Exercises:
- A) Translate this sentence from the text on Continental Freemasonry into Spanish: "The first instance of derecognition occurred in the United States shortly after the American Civil War."
- B) Carry on the text on Continental Freemasonry with a few more sentences that pick up right after its final one.

Document:
▬▬▬

Continental Freemasonry, otherwise known as Liberal Freemasonry, Latin Freemasonry, and Adogmatic Freemasonry, includes the Masonic lodges, primarily on the European continent, that recognize the Grand Orient de France (GOdF) or belong to CLIPSAS, SIMPA, TRACIA, CIMAS, COMAM, CATENA, GLUA, or any of various other international organizations of Liberal, i.e., Continental Freemasonry. The larger number of Freemasons, most of whom live in the United States–where Regular Freemasonry holds a virtual monopoly–belong to Masonic lodges that recognize the United Grand Lodge of England and do not recognize Continental Freemasons, regarding them as "irregular".

Two branches of Freemasonry 
Freemasonry has two branches "not in mutual regular amity":
 the Anglo/American "Regular" tradition of jurisdictions, typified by the United Grand Lodge of England (UGLE), and the various Grand Lodges in the United States.
 the European "Continental" tradition of jurisdictions, typified by GOdF, with varying and shifting amity.

In Latin American countries, Continental Europe and much of Africa the GOdF-style or European Continental Freemasonry predominates, although those nations may also have smaller Grand Lodges and Grand Orients that are part of the “Regular” tradition.

History of the schism 
There are several reasons for the schism in Freemasonry, and why it persists. The first instance of derecognition occurred in the United States shortly after the American Civil War. In 1869, the Grand Orient de France (GOdF) recognized a Masonic group in Louisiana which was not recognized by the Grand Lodge of Louisiana (GLL).  This was seen by GLL as an invasion of its jurisdiction, and it withdrew its recognition of GOdF. At the request of GLL, several other American Grand Lodges also withdrew recognition. There is evidence that racial motivations may have played a part in this derecognition. The GOdF had recently passed a resolution stating that "neither color, race, nor religion should disqualify a man for initiation" and the Grand Lodge of Louisiana strictly excluded blacks and those of mixed race. The initial schism was not unanimous in the U.S.; many American Grand Lodges continued to recognize the GOdF well into the  century.

1877 schism 
The schism widened in 1877 when the GOdF changed its constitutions to allow for complete religious "laïcité". While the Anglo-American tradition had long required candidates to acknowledge a belief in deity, the GOdF removed that requirement, stating that laïcité "imposes that all men are given, without distinction of class, origin or denomination, the means to be themselves, to have the freedom of choice, to be responsible for their own maturity and masters of their destiny." In sum, the GOdF would admit atheists, while the lodges in the Anglo-American tradition would not. The United Grand Lodge of England then withdrew its recognition, and declared the GOdF to be "irregular." As other jurisdictions tended to follow the lead of either GOdF or UGLE, the schism widened.

Background on the belief in Deity 
There is some debate about when Anglo-American Freemasonry began requiring a belief in Deity. It may have dated from the earliest days of Freemasonry: the Regius Manuscript, the oldest known Masonic document dating from 1425–50, states that a Mason "must love well God and holy church always." James Anderson's 1723 Constitutions state that "A Mason is oblig'd by his Tenure, to obey the moral Law, and if he rightly understands the Art, he will never be a stupid Atheist, nor an irreligious Libertine."

▬▬▬

Items:

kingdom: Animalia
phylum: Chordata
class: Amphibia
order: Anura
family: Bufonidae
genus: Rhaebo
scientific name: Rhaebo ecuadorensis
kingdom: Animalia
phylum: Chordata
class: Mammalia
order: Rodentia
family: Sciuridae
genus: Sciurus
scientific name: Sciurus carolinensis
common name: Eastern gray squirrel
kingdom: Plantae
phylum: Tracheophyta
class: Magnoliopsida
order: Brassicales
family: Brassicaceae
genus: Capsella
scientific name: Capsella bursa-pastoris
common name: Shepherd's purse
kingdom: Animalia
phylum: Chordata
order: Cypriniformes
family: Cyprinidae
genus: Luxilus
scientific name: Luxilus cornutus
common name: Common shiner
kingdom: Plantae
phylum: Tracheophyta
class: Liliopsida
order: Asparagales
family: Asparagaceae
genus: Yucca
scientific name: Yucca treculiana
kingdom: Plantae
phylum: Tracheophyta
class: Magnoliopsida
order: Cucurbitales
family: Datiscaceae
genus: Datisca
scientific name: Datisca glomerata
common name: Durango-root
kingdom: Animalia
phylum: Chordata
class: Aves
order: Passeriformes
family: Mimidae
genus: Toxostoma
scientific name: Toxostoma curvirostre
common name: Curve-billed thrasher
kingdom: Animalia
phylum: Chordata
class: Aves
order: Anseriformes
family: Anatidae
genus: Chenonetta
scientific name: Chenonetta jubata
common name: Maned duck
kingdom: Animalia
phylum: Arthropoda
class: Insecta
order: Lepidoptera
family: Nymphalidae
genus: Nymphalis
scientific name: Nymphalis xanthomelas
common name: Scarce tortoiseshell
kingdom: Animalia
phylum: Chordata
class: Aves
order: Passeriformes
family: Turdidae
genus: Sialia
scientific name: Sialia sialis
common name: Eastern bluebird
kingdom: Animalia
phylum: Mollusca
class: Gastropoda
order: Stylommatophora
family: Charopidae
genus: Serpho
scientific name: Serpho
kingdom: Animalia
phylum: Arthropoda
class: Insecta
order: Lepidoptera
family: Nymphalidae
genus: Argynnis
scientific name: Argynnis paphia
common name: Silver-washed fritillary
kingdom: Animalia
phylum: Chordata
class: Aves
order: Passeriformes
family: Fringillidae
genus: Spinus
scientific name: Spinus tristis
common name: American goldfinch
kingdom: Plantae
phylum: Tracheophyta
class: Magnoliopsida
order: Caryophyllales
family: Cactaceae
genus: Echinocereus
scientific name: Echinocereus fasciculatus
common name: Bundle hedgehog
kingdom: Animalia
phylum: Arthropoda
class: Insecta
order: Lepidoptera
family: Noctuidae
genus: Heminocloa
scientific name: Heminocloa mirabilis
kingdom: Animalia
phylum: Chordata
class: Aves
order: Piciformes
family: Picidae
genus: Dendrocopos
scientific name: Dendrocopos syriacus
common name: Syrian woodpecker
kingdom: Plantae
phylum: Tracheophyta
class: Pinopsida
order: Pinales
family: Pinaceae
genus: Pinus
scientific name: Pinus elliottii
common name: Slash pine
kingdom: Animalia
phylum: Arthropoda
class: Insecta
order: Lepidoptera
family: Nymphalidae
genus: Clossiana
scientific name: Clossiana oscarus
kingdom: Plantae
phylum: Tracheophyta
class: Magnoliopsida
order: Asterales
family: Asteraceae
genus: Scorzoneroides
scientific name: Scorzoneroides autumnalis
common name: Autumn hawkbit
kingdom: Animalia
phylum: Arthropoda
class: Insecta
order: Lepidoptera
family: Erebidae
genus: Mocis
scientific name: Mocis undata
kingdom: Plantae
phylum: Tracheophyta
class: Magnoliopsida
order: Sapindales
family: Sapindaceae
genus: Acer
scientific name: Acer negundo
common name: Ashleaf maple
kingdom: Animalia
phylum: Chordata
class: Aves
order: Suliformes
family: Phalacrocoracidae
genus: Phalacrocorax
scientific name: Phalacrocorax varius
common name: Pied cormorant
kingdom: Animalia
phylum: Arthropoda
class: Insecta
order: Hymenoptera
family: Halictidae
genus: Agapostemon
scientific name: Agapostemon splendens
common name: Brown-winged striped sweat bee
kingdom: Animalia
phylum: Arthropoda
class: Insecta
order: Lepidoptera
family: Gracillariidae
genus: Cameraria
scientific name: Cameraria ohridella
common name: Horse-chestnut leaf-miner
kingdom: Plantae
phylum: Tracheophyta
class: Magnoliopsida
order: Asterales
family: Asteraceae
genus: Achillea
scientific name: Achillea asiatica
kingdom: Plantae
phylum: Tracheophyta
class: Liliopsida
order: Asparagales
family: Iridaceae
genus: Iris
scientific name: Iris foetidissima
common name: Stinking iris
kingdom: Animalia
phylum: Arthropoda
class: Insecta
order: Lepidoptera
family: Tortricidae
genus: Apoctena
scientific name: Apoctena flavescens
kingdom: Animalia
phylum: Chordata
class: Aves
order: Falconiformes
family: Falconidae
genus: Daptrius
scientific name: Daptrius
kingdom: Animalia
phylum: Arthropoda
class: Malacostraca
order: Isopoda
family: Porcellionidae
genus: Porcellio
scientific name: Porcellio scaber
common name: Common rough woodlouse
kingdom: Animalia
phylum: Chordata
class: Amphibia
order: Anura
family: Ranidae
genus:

▬▬▬

Expected answers:
- A) El primer caso de retirada del reconocimiento se produjo en los Estados Unidos poco después de la Guerra de Secesión.

- B)
The GOdF required belief in God from 1849 until 1877, and then reversed its position.

The difference was not limited to the requirement in belief. Following the 1877 changes, the Grand Orient also removed all references to the Grand Architect of the Universe from its rite, and removed the Volume of the Sacred Law (which in France was the Bible) from its ritual. These elements had been present in French freemasonry before 1849.

Political discussion in the lodges 
Another difference between Continental and Anglo-American Freemasonry is that political discussion is allowed in Lodges following the Continental tradition, while it is strictly banned in the Anglo-American tradition.

Relationship with the Catholic Church 
Continental Freemasonry has been concentrated in traditionally Catholic countries and has been seen by Catholic critics as an outlet for anti-Catholic disaffection. Many particularly anti-clerical regimes in traditionally Catholic countries were perceived as having strong Masonic connections.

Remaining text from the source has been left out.